Il a ses rituels, j’ai les miens.

Voilà pourquoi on accueille les arrivants à l’éclatante aérogare de Vancouver par des mâts totémiques et des chants d’oiseaux, puissante initiation au sens local du sacré. C’est peut-être même aussi pourquoi le tout nouvel hôtel TWA de JFK propose à ses clients téléphones à cadran, canettes de Tab, exemplaires de Life et kiosque de cireur de chaussures : si on ne peut être ancré dans l’intemporel, on peut au moins l’être dans une époque qu’on reconnaît et qu’on a en commun. C’est parfois doublement important pour ceux d’entre nous qui nous voient en itinérants transculturels, car on peut être exposé à bien des traditions sans se réclamer d’aucune.

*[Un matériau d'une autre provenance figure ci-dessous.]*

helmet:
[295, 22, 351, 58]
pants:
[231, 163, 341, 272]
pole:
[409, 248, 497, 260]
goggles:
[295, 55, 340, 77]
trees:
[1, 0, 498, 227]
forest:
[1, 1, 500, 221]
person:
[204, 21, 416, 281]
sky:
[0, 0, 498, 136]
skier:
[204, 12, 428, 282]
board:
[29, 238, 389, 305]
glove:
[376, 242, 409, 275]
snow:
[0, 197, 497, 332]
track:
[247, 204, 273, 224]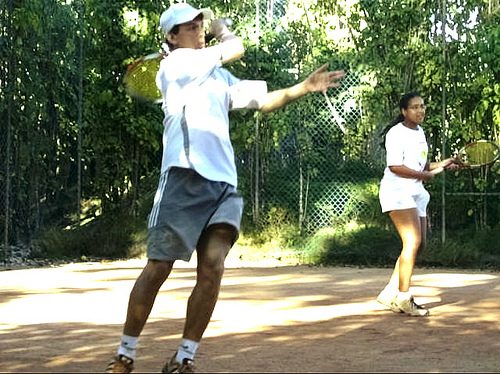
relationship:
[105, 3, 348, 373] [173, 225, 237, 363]
person has a leg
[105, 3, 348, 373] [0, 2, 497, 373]
person on a tennis court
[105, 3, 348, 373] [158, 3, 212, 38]
person has a cap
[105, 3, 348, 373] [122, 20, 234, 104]
person has a tennis racket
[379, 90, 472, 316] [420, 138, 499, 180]
girl has a racket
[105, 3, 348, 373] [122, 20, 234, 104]
person holding tennis racket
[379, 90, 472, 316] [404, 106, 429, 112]
girl has on glasses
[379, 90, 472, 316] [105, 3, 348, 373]
girl next to a person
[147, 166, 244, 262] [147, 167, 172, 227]
pants have a stripe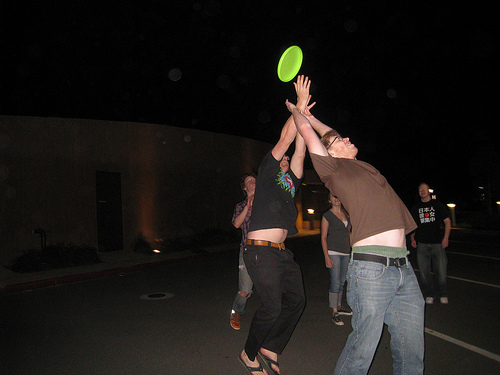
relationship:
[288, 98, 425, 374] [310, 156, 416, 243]
man wearing shirt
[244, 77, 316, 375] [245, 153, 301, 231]
man wearing shirt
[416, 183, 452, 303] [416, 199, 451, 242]
man wearing shirt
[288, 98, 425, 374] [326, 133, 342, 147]
man wearing glasses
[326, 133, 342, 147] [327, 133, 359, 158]
glasses on face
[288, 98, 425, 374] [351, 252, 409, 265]
man wearing belt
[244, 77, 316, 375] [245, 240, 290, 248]
man wearing belt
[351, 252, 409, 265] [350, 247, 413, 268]
belt around waist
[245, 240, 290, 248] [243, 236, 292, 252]
belt around waist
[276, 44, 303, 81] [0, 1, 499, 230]
frisbee in air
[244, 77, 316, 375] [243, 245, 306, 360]
man wearing pants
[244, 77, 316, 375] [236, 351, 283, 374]
man wearing flip flops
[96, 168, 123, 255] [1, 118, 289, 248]
door on building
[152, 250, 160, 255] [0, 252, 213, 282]
light on sidewalk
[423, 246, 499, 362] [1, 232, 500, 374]
lines on ground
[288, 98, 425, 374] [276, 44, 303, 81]
man playing frisbee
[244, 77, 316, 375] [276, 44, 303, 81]
man playing frisbee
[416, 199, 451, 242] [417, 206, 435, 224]
shirt has writing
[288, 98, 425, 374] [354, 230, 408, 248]
man showing belly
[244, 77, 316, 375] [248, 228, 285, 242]
man showing belly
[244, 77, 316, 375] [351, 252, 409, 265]
man wearing belt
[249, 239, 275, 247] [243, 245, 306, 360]
loops in pants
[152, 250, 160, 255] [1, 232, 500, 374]
light on ground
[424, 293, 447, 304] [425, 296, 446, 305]
sneakers on feet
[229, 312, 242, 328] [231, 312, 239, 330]
shoe on foot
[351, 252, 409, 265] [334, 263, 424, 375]
belt on jeans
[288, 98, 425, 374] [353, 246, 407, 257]
man wearing underwear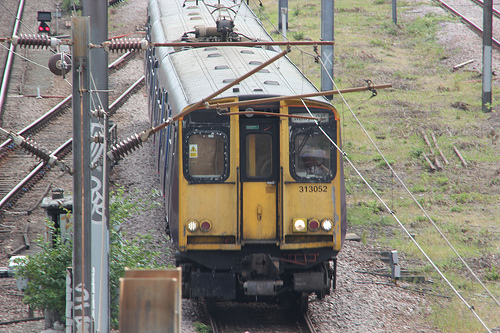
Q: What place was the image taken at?
A: It was taken at the field.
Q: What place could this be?
A: It is a field.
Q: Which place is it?
A: It is a field.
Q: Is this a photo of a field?
A: Yes, it is showing a field.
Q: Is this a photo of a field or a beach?
A: It is showing a field.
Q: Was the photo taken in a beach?
A: No, the picture was taken in a field.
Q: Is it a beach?
A: No, it is a field.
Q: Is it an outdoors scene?
A: Yes, it is outdoors.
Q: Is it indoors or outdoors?
A: It is outdoors.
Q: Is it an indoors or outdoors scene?
A: It is outdoors.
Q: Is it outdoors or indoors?
A: It is outdoors.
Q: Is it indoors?
A: No, it is outdoors.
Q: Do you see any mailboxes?
A: No, there are no mailboxes.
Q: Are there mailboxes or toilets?
A: No, there are no mailboxes or toilets.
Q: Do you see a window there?
A: Yes, there is a window.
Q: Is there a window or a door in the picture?
A: Yes, there is a window.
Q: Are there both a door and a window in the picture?
A: Yes, there are both a window and a door.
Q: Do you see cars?
A: No, there are no cars.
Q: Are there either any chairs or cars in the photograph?
A: No, there are no cars or chairs.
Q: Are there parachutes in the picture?
A: No, there are no parachutes.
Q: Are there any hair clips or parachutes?
A: No, there are no parachutes or hair clips.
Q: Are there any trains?
A: Yes, there is a train.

L’hiver prochain, quand je reviendrai à Osaka au départ de Vancouver, je sais que je vérifierai le contenu de ma poche dès l’atterrissage. Je me posterai près de la dernière porte de l’aérotrain pour être dans les premiers au comptoir de l’immigration, et je serai accueilli par les voix aiguës des annonces aux passagers, tel un chœur de Haendel, quand enfin je mettrai le pied dehors.

Une illustration d'un sanctuaire décoré de fleurs et d'une corde

Puis j’insérerai dans une distributrice le billet de 10 000 yens que j’ai toujours sur moi pour prendre un ticket de bus. Franchi le seuil de notre petit appart, je crierai « Tadaima! » (« Je suis rentré ! ») comme mes voisins chaque fois qu’ils mettent le pied chez eux.

Peu après avoir posé mes bagages, j’irai en 20 minutes de marche au plus proche sanctuaire. Je me rincerai la main gauche, puis la droite, puis la bouche. Je tirerai la corde pour sonner la cloche et taperai deux fois des mains avant de jeter une pièce de monnaie dans une boîte de bois pour solliciter les dieux locaux. Je n’ai pas grandi dans la tradition shintoïste et je ne me considère pas comme pieux. Mais je suis heureux d’être à la maison et d’en remercier les esprits qui, m’assurent mes voisins, peuplent ces forêts gorgées de criquets.

Les rituels sont aussi importants quand je rentre chez moi que quand je repars. Ils me disent que, même à une époque de changements et de vitesse, certaines choses continuent de faire partie d’un ordre établi et rassurant. En vérité, ils me rappellent que je ne serai jamais seul.

 

Pico Iyer est l’auteur de 15 livres, dont trois parus cette année : Autumn Light, A Beginner’s Guide to Japan (sur le Japon, où il vit depuis 1987) et This Could Be Home (sur Singapour).